When teeth are missing, the body will resorb bone because the roots of teeth no longer keep the jaw stimulated. Bone deterioration is of major concern to patients with missing teeth as it can affect the vitality of existing biological teeth, change the shape and structure of a person’s face, and affect oral function. Bone grafting is one way to remedy the effects of bone deterioration while also increasing the likelihood of patients’ dental implants stabilizing in the jaw.
What is bone grafting?
A graft is a procedure that helps replace lost tissue. In medicine, skin and bone can be grafted. When it comes to rebuilding lost bone in the jaw, bone may be taken from a tissue bank or another part of the body such as the hip, and surgically placed over areas where bone is sparse. Over time, new, grafted bone will fuse to existing bone structure.
Why is bone mass important for stabilizing dental implants?

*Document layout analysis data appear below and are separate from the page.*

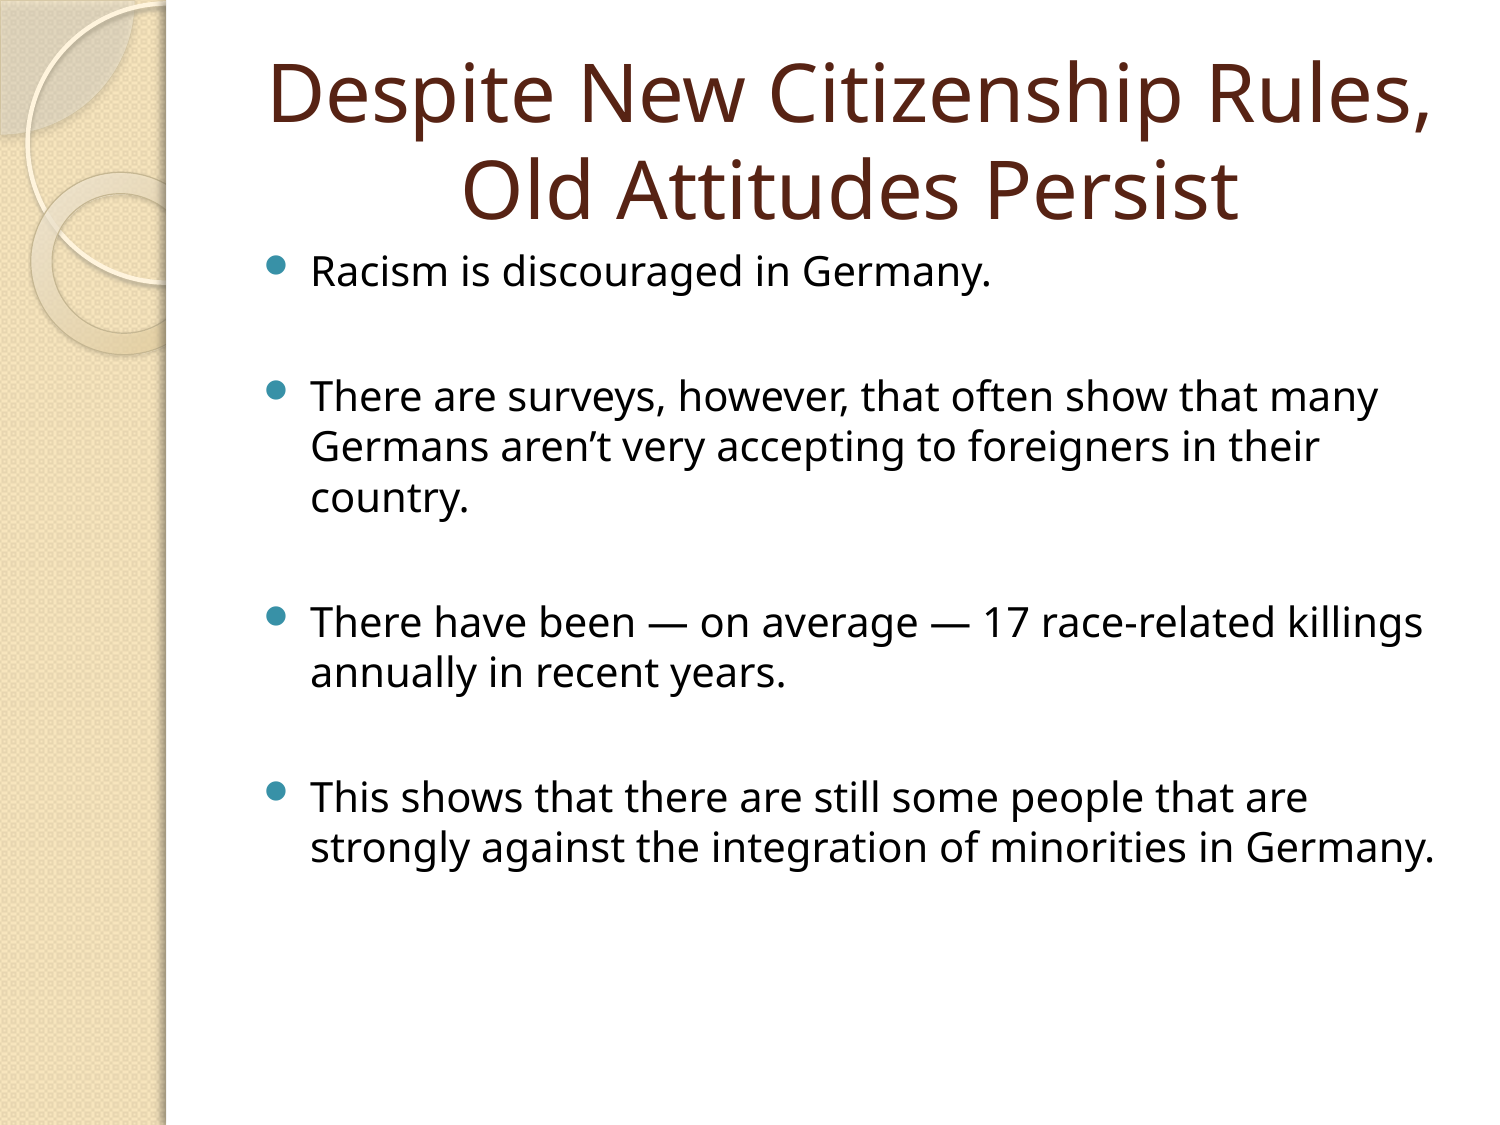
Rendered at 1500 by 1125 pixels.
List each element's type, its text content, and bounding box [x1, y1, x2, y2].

title Despite New Citizenship Rules, Old Attitudes Persist [235, 45, 1466, 233]
list Racism is discouraged in Germany. There are surveys, however, that often show that many Germans aren’t very accepting to foreigners in their country. There have been — on average — 17 race-related killings annually in recent years. This shows that there are still some people that are strongly against the integration of minorities in Germany. [235, 237, 1466, 1025]
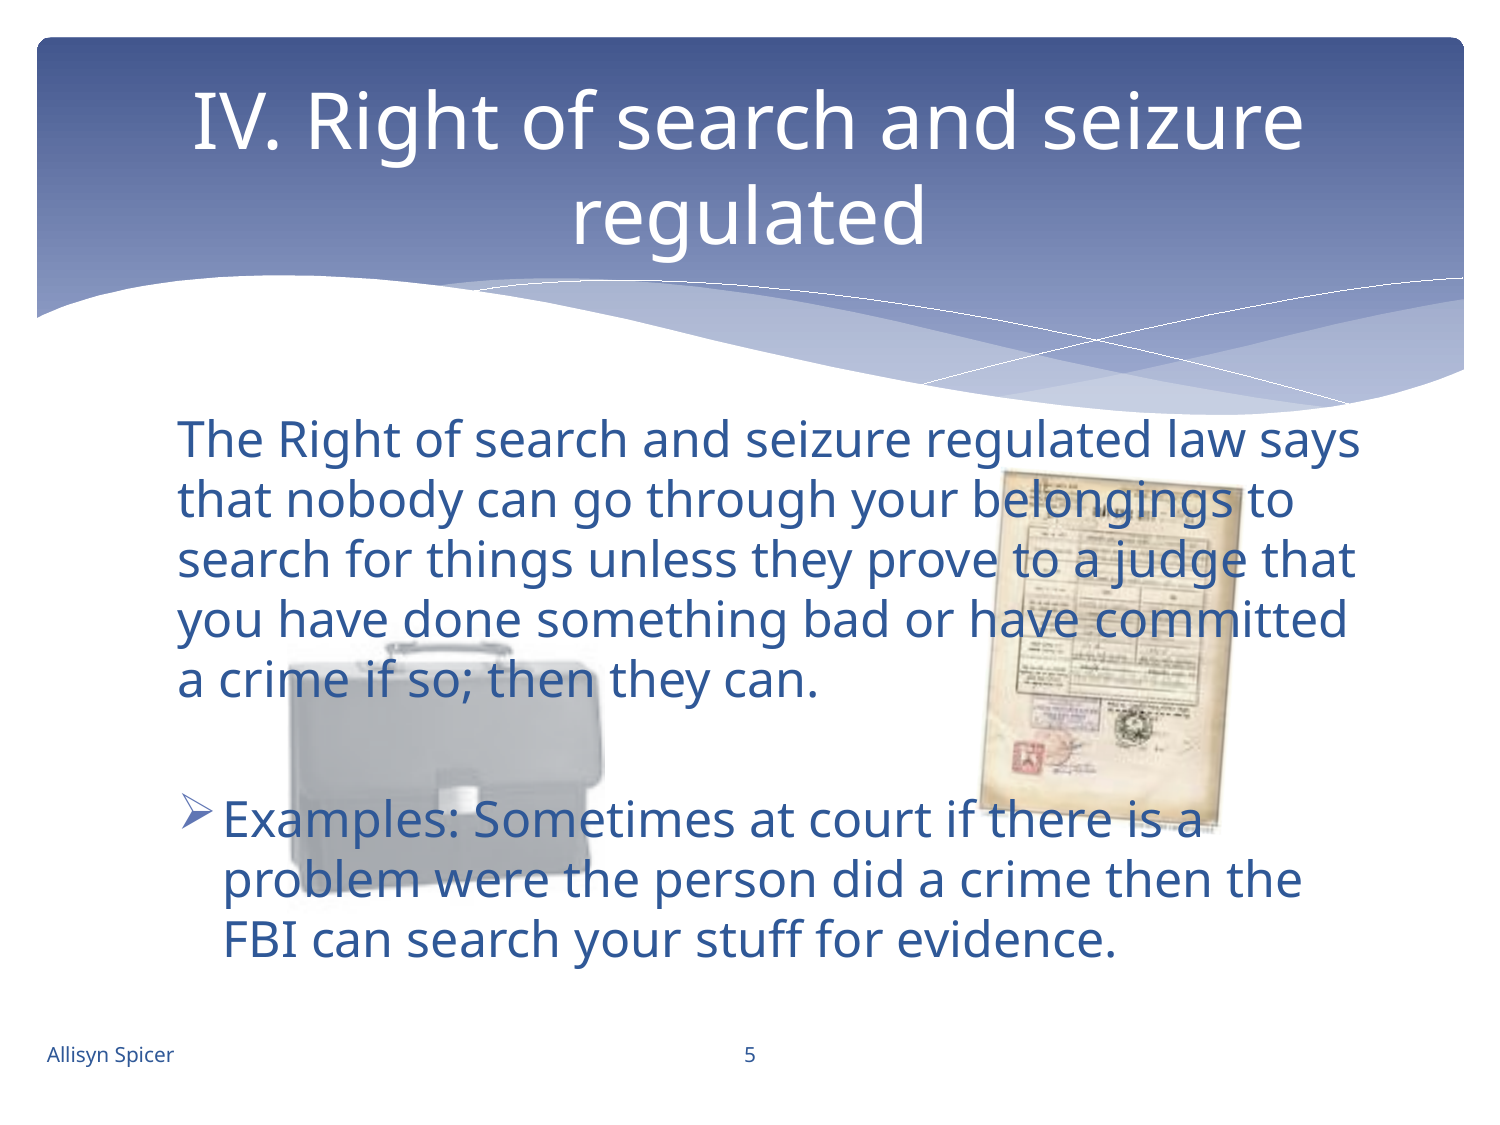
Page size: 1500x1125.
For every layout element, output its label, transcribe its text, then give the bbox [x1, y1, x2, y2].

slide_number 5 [654, 1025, 846, 1086]
picture [987, 474, 1234, 827]
title IV. Right of search and seizure regulated [75, 62, 1425, 268]
list The Right of search and seizure regulated law says that nobody can go through your belongings to search for things unless they prove to a judge that you have done something bad or have committed a crime if so; then they can. Examples: Sometimes at court if there is a problem were the person did a crime then the FBI can search your stuff for evidence. [162, 399, 1378, 1016]
picture [287, 562, 605, 973]
footer Allisyn Spicer [31, 1025, 653, 1086]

A dental implant is designed so that bone can integrate to its titanium structure. The process of bone fusing to titanium is called osseointegration. If there is an insufficient amount of bone, it cannot hold the implant in place. An implant’s durability is contingent on bone fusing to it so that it can support a prosthetic crown and endure the daily wear and tear associated with oral function.
How do I know if I have lost bone mass?
Sometimes, people who have suffered with long-term tooth loss, the shape of their jaw will change over time. For instance, one could review photos of themselves from years before to current day and see a noticeable difference in their face shape. For the most part, however, a dentist or oral surgeon most often detects bone deterioration during a checkup where X-rays are taken. Some patients with bone loss – especially those interested in dental implants – will be recommended for bone grafting procedures.